- SELECTED EXCERPT -

──────

How Bristol's grottiest spot became 'clean and odour free'

The coronavirus lockdown has made the city centre, especially the area around Broadmead, feel like a ghost town for weeks.

But that has given the people at the council’s Bristol Neighbourhood Enforcement Team and Bristol Waste the chance to tidy the place up a bit.

Right across the city, the teams are out answering calls to do everything from clear up flying tipping grotspots to jetwashing away unsightly tagging.

And there was one particular spot that was perhaps one of the grottiest in Bristol - a concrete jungle of shuttered up shops and tagging.

(Bristol Neighbourhood Enforcement Team)

Such was the severity of the state of the area between the Bearpit and the bus station that the council had to bring in an ‘experienced contractor’, and it was such a big job that they had to put it out to tender.

The Premier Inn chipped in too - tagging on their building needed sorting at the same time.

It’s been almost a year since the city council shut down the Bearpit roundabout itself, and evicted a group of homeless people and housing crisis campaigners who had set up camp inside the roundabout.

In the weeks after it was shut down, the council whitewashed the area and installed a series of new CCTV cameras to catch people tagging it again, in what council chiefs called a 'fresh start' for the area.

(Bristol Neighbourhood Enforcement Team)

But the final part of the jigsaw was the area at the exit towards the bus station and the Premier Inn hotel - which has finally been fixed.

Before and after pictures from the team showed the results, and a spokesperson said the area was ‘now clean and odour free’.

“Bristol City Council has worked with the Premier Inn to support and encourage the removal of graffiti on their Haymarket building and both levels of Haymarket Walk next to the Bear Pit,” she said.

“The extent of the tagging meant that Premier Inn had to find an experienced contractor to do the work for them and the cost of the work meant they had to put the work out to tender.

(Bristol Neighbourhood Enforcement Team)

“This meant the process took some time but has achieved fantastic results.

“The area which normally has high footfall from the bus station has been transformed and is now clean and odour free,” she said.

──────

- INFORMATION GIVEN -
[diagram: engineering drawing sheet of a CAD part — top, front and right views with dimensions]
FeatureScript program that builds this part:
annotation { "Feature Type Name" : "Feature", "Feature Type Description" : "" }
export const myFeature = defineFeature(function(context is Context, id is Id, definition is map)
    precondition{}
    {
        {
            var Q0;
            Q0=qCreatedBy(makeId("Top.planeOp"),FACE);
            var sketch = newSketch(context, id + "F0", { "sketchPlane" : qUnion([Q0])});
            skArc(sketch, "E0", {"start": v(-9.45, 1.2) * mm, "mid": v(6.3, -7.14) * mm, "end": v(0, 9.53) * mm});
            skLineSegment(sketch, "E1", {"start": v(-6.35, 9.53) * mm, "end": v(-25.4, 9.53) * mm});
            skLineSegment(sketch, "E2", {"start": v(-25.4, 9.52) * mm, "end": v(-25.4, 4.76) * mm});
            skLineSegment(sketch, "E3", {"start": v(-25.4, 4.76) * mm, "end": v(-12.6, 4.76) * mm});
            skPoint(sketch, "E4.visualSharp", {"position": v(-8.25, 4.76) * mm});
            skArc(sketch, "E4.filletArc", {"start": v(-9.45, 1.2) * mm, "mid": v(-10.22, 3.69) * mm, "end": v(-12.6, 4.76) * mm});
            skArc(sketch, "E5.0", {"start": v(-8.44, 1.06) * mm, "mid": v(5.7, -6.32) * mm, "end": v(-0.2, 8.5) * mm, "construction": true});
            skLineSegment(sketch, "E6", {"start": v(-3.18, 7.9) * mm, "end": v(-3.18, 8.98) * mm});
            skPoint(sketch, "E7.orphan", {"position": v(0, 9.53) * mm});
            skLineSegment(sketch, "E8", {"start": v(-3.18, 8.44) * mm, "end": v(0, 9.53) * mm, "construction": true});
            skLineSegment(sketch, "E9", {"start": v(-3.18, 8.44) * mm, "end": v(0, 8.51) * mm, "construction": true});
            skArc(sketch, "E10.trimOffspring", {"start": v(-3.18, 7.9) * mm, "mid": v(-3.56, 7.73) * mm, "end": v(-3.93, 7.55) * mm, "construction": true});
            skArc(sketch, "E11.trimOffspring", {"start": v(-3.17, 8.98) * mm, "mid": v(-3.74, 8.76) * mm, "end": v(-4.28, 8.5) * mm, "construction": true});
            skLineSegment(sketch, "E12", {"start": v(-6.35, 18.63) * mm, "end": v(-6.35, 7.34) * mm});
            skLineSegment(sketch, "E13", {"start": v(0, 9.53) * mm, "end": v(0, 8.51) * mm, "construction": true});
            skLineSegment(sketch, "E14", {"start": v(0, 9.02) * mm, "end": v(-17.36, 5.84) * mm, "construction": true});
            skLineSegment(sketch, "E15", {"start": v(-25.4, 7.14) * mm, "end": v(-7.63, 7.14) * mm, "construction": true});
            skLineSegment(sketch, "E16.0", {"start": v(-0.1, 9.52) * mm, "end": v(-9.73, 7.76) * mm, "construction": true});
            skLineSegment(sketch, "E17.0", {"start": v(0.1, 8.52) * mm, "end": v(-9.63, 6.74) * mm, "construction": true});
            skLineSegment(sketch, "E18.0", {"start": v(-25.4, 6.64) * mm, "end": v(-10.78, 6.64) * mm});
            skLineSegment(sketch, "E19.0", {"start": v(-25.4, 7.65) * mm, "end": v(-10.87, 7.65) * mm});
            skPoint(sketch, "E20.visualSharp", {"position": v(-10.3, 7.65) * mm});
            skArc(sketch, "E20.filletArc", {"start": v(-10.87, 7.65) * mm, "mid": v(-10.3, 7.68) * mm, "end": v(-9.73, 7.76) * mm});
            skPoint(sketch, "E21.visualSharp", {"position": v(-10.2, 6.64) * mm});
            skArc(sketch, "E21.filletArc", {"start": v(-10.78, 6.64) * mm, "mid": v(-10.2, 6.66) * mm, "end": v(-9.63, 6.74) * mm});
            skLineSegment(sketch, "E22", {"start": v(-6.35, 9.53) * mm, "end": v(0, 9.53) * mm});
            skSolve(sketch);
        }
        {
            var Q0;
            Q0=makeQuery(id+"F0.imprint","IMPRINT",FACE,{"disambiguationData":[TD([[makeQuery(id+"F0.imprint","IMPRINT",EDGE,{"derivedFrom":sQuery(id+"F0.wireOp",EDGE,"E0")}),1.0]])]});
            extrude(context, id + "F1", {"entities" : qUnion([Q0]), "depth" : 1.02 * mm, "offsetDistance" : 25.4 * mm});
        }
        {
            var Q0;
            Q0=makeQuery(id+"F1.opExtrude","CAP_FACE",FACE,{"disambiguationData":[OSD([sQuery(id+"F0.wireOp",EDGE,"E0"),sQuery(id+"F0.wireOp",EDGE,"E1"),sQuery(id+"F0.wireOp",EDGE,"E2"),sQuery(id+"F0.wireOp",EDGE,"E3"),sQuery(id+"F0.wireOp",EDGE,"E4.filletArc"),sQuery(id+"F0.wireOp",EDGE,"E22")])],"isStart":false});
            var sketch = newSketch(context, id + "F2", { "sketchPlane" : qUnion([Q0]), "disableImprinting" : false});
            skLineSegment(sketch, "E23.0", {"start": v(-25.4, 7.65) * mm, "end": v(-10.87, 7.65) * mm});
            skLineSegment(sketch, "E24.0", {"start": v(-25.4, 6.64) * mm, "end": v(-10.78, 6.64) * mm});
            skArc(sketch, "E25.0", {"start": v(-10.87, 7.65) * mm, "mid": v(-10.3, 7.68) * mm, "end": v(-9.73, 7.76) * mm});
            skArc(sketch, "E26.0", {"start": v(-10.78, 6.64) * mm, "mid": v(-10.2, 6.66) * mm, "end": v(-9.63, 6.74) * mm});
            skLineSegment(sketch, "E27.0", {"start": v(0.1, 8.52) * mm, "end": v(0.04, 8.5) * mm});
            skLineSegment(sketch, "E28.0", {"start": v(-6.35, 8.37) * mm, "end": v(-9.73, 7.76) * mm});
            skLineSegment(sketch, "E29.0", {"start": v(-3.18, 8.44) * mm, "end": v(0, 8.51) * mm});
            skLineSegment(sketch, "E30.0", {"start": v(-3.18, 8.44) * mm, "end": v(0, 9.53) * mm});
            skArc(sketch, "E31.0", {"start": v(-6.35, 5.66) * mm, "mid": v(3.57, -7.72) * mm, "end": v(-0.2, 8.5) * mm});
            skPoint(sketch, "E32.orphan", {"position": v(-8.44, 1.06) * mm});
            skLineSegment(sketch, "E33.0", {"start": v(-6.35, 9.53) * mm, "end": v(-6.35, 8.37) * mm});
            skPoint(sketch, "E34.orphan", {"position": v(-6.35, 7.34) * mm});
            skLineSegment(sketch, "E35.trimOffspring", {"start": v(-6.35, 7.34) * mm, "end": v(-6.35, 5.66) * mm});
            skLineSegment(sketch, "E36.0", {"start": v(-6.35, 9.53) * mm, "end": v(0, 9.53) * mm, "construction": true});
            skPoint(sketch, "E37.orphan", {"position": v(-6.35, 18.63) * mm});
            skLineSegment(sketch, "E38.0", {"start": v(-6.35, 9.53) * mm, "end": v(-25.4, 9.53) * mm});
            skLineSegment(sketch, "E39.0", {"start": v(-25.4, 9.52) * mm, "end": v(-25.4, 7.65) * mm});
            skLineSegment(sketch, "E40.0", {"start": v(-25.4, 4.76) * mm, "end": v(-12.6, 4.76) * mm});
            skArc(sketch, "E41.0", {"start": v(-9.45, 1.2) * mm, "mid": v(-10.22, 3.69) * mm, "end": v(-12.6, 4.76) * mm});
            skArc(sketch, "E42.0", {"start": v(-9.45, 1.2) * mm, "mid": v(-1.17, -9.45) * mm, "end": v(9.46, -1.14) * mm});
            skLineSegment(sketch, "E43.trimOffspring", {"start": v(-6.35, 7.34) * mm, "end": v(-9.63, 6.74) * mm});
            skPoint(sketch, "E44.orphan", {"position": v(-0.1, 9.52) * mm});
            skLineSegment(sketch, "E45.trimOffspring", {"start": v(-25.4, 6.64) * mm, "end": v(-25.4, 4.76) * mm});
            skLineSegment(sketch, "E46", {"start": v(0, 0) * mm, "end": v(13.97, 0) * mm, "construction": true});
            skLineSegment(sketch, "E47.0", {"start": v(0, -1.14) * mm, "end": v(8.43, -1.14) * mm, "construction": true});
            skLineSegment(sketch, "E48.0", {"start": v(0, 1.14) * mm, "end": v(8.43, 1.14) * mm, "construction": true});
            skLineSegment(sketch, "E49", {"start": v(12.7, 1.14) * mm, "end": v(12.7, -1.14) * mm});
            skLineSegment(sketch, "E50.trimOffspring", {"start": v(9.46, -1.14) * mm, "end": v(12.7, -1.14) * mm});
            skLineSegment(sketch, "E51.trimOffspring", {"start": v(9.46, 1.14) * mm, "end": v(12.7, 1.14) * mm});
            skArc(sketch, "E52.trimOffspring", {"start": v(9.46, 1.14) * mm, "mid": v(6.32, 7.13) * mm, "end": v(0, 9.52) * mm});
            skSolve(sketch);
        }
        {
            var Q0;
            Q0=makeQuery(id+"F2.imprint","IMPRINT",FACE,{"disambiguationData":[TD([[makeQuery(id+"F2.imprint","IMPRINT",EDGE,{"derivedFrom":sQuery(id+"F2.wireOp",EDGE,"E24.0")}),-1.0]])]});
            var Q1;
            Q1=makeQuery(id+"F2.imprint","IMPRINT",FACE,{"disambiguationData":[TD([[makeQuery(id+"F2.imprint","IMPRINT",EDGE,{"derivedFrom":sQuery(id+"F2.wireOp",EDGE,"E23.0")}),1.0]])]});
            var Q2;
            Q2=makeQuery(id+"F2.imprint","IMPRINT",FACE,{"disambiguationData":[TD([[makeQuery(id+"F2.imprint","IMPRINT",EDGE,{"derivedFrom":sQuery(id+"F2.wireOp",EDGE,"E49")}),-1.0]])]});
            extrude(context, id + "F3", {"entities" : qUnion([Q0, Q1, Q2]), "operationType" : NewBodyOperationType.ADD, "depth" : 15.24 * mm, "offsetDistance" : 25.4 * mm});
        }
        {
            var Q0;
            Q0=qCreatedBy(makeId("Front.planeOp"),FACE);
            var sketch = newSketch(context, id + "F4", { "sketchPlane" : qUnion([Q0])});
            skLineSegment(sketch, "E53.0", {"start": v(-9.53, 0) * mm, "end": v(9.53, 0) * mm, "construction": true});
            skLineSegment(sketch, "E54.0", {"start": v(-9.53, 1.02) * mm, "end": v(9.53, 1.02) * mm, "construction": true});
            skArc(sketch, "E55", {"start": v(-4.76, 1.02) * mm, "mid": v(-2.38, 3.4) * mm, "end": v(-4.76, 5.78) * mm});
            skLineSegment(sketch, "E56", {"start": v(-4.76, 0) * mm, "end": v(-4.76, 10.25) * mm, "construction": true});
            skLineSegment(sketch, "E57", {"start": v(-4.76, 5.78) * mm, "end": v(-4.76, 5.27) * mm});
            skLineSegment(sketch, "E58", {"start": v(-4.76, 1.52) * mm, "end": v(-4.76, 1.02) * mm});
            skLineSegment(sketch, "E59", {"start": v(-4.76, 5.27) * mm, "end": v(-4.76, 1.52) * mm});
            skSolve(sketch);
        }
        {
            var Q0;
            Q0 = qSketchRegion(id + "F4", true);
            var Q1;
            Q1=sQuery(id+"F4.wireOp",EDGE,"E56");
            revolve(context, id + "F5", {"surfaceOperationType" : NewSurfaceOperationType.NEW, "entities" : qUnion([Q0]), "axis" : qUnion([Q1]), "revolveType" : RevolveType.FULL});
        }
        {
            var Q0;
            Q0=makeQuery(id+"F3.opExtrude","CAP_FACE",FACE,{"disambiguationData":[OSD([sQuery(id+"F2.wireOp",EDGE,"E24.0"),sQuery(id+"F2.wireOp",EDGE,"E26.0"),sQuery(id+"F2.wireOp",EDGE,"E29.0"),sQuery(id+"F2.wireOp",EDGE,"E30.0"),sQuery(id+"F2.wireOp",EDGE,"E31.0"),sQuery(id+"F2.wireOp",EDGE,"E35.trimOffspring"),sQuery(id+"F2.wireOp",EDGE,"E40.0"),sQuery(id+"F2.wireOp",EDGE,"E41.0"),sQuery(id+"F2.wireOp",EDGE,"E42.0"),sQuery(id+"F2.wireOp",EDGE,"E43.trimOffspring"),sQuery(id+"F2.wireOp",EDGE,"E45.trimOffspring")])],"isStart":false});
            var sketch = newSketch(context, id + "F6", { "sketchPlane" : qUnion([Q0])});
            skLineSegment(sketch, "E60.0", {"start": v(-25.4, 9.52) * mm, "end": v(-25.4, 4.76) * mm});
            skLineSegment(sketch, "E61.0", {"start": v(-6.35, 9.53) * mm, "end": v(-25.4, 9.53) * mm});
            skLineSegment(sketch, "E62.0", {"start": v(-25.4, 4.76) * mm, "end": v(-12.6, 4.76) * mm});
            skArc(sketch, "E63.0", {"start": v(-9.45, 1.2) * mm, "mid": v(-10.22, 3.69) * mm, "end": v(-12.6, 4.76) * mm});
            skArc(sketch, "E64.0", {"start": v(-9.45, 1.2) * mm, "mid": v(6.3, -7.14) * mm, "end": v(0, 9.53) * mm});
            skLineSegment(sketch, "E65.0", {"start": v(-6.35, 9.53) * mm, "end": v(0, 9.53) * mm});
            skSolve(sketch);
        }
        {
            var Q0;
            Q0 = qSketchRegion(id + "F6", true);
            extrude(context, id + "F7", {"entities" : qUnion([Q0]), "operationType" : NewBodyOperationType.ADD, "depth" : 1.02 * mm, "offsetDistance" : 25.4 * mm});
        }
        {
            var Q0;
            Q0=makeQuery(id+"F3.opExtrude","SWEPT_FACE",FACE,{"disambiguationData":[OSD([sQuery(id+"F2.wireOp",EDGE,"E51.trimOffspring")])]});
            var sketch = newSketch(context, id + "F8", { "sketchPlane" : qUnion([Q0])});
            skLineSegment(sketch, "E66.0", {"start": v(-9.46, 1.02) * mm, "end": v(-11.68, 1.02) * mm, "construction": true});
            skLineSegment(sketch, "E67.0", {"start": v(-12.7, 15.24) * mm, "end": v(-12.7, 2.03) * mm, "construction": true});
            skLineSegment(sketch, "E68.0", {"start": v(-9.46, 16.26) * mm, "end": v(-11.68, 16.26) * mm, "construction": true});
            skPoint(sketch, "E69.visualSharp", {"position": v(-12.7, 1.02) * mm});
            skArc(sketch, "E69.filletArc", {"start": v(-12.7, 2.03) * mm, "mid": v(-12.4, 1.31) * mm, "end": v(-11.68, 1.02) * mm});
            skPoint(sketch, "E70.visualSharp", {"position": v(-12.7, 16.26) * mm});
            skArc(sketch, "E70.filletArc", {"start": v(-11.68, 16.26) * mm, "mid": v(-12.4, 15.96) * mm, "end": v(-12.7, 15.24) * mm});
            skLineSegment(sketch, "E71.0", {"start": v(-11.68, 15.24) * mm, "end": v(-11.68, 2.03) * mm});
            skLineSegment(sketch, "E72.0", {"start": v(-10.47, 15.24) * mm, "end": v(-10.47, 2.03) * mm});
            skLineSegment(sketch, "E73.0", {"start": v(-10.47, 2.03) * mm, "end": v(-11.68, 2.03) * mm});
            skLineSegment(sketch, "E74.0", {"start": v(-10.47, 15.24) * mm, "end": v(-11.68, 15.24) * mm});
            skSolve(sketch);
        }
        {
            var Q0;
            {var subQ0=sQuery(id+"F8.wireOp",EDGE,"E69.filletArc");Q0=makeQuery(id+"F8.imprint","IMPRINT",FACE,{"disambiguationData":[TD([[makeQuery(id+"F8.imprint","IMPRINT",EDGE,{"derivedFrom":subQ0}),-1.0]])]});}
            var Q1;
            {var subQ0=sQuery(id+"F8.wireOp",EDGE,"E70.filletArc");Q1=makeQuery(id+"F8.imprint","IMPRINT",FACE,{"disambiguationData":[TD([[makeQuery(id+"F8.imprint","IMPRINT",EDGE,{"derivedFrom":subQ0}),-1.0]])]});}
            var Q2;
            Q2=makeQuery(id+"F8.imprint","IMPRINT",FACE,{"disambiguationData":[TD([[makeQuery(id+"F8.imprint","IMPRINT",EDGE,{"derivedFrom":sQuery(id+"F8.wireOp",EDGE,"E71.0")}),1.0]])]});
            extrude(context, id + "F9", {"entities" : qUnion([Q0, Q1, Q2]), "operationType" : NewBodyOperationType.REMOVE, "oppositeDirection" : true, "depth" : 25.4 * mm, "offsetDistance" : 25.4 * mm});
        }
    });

──────

- REQUIRED WORK -
1 – Answer these questions from the Bristol cleanup article:
(a) Which two teams got the chance to tidy up the city centre during the lockdown?
(b) How long has it been since the city council shut down the Bearpit roundabout?
(c) What did the council install after the shutdown to catch people tagging the area again?
2 – Return the passage from the Bristol cleanup article starting with "But the final" and going on through "and odour free’.", copied word for word.

- SET OF ANSWERS -
1 –
(a) The council's Bristol Neighbourhood Enforcement Team and Bristol Waste.
(b) Almost a year.
(c) A series of new CCTV cameras.

2 –
But the final part of the jigsaw was the area at the exit towards the bus station and the Premier Inn hotel - which has finally been fixed.

Before and after pictures from the team showed the results, and a spokesperson said the area was ‘now clean and odour free’.